● PROBLEM DESCRIPTION: From the entries below, tally the lines with "back" in them and reply with that figure only.
───── RECORDS SHOWN
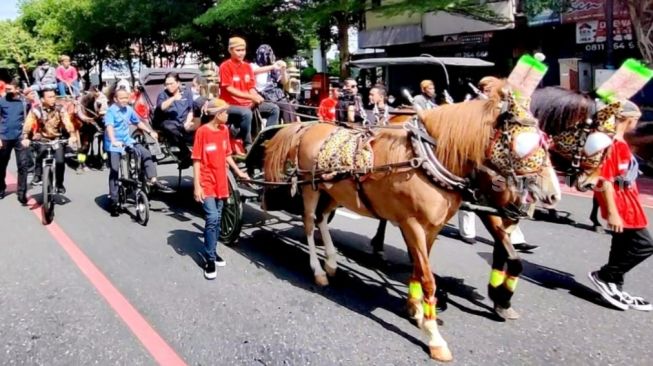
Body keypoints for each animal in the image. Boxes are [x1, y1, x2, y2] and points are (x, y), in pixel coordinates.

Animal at [262, 86, 556, 364]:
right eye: (524, 142)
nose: (550, 193)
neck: (427, 161)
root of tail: (307, 125)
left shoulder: (431, 227)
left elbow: (418, 267)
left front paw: (415, 308)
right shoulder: (412, 223)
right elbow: (428, 279)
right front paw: (435, 338)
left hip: (333, 191)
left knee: (322, 219)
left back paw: (332, 263)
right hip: (309, 188)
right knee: (309, 223)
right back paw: (318, 270)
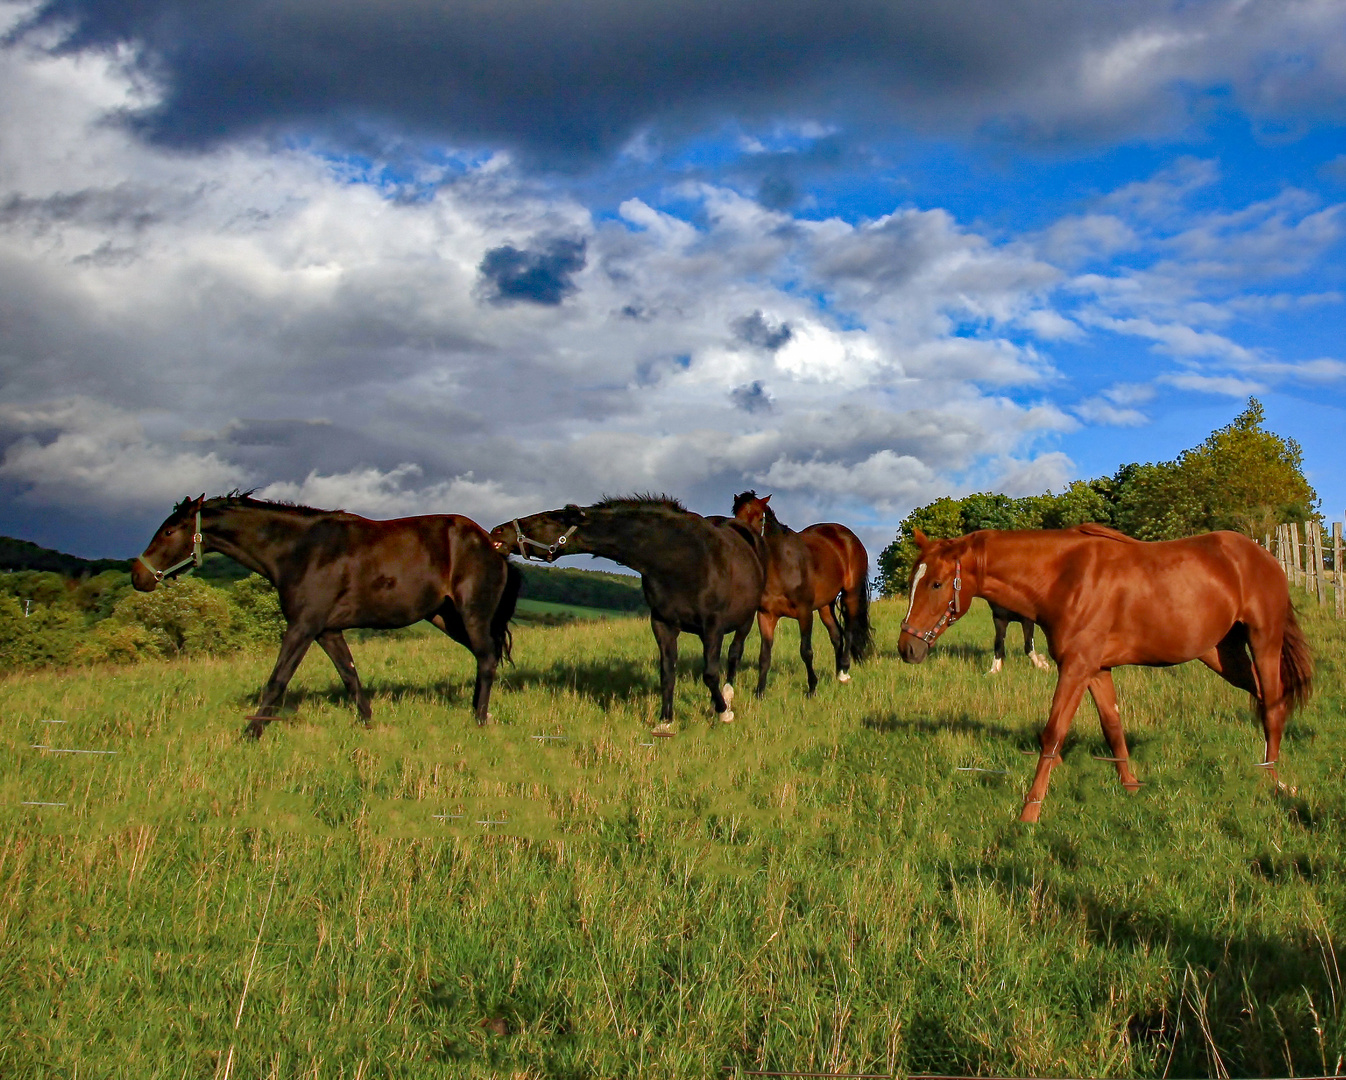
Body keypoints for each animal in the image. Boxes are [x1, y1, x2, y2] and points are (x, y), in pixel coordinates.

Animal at [132, 492, 519, 737]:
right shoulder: (327, 631)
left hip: (471, 614)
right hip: (446, 618)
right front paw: (368, 724)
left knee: (487, 659)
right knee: (484, 658)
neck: (300, 550)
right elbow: (350, 677)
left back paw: (479, 719)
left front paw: (251, 732)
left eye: (169, 531)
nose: (137, 576)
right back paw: (475, 710)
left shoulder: (302, 627)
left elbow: (277, 681)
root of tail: (493, 544)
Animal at [487, 495, 764, 732]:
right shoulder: (662, 624)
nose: (498, 531)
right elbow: (667, 672)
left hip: (745, 621)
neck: (683, 558)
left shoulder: (712, 626)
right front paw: (665, 721)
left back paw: (728, 695)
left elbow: (710, 674)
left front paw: (723, 712)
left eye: (546, 519)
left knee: (734, 654)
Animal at [737, 490, 872, 694]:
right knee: (836, 636)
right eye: (736, 515)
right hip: (825, 605)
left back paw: (844, 672)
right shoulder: (766, 615)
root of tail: (848, 536)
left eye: (760, 518)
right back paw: (837, 673)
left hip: (851, 594)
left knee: (848, 631)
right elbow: (764, 655)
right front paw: (760, 691)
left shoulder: (805, 613)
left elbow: (806, 651)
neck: (782, 566)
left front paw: (812, 688)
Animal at [899, 519, 1308, 818]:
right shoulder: (1097, 670)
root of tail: (1264, 556)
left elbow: (1053, 734)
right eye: (913, 580)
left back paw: (1275, 782)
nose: (907, 648)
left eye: (936, 583)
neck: (1065, 578)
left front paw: (1030, 812)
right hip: (1222, 653)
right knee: (1265, 699)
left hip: (1264, 641)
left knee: (1273, 706)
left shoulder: (1076, 668)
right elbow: (1113, 728)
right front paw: (1131, 788)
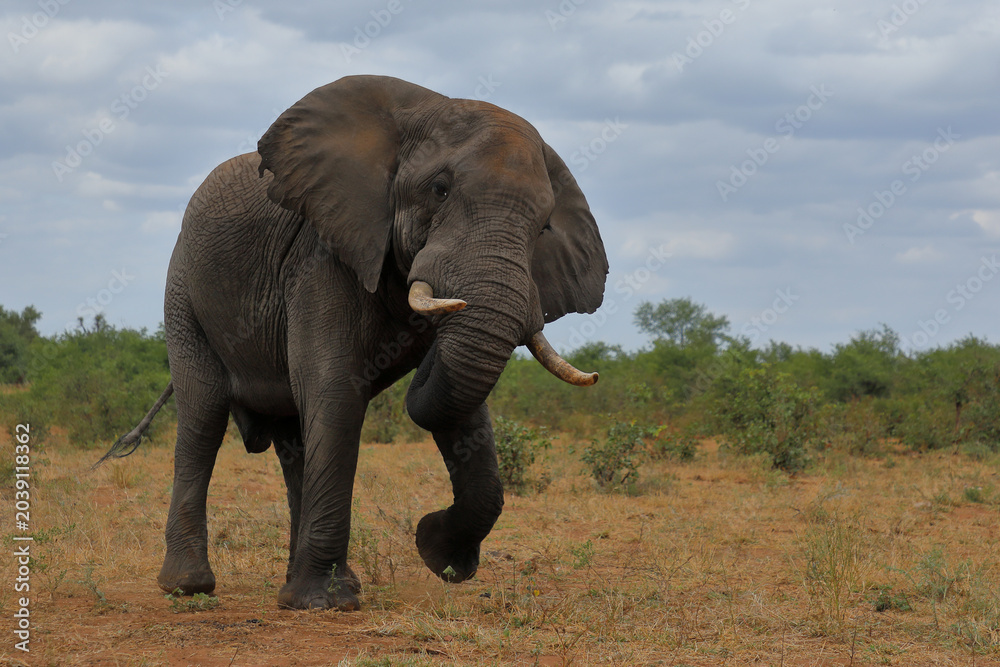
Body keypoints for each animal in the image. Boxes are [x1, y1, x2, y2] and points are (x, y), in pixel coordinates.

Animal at [102, 75, 608, 611]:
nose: (421, 345)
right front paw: (330, 601)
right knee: (202, 419)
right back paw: (190, 587)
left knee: (294, 441)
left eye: (544, 225)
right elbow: (338, 391)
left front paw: (438, 554)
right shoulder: (320, 255)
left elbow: (464, 414)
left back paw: (290, 585)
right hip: (183, 294)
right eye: (440, 189)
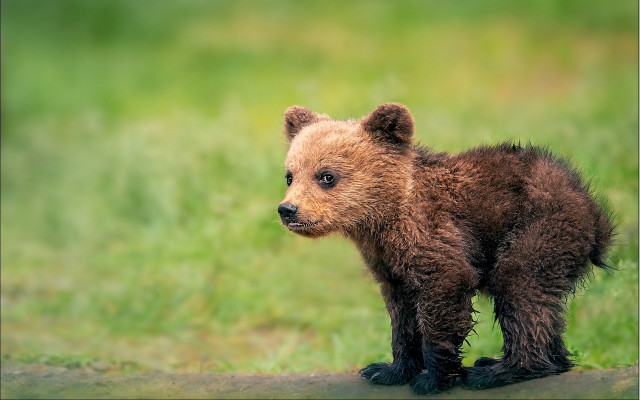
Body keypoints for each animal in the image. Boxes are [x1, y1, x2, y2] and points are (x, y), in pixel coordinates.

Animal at [277, 103, 613, 395]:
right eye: (290, 175)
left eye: (326, 176)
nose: (288, 210)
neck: (384, 218)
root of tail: (595, 214)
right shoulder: (387, 262)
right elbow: (402, 314)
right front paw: (387, 369)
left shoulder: (434, 235)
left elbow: (445, 291)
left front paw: (433, 379)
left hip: (537, 229)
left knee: (520, 287)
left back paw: (497, 370)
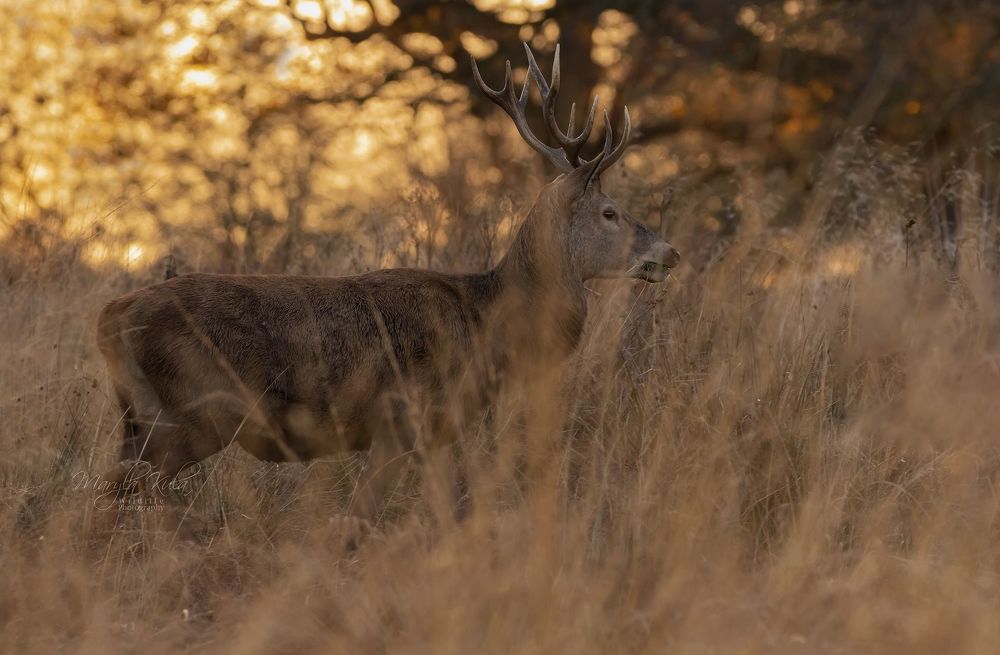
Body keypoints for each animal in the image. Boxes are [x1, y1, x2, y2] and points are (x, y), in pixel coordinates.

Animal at [96, 43, 679, 545]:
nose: (670, 252)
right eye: (610, 213)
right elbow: (359, 519)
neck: (488, 324)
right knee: (124, 487)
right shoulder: (402, 417)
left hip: (141, 416)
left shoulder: (438, 432)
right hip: (194, 411)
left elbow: (444, 514)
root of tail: (110, 317)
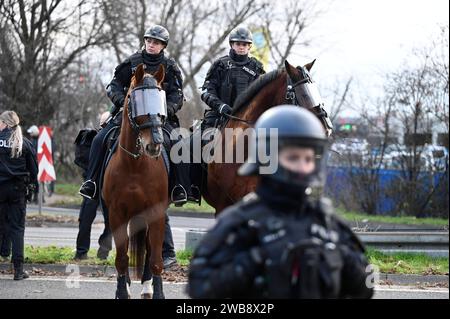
──────────
● EXPECTED ANSWER: 11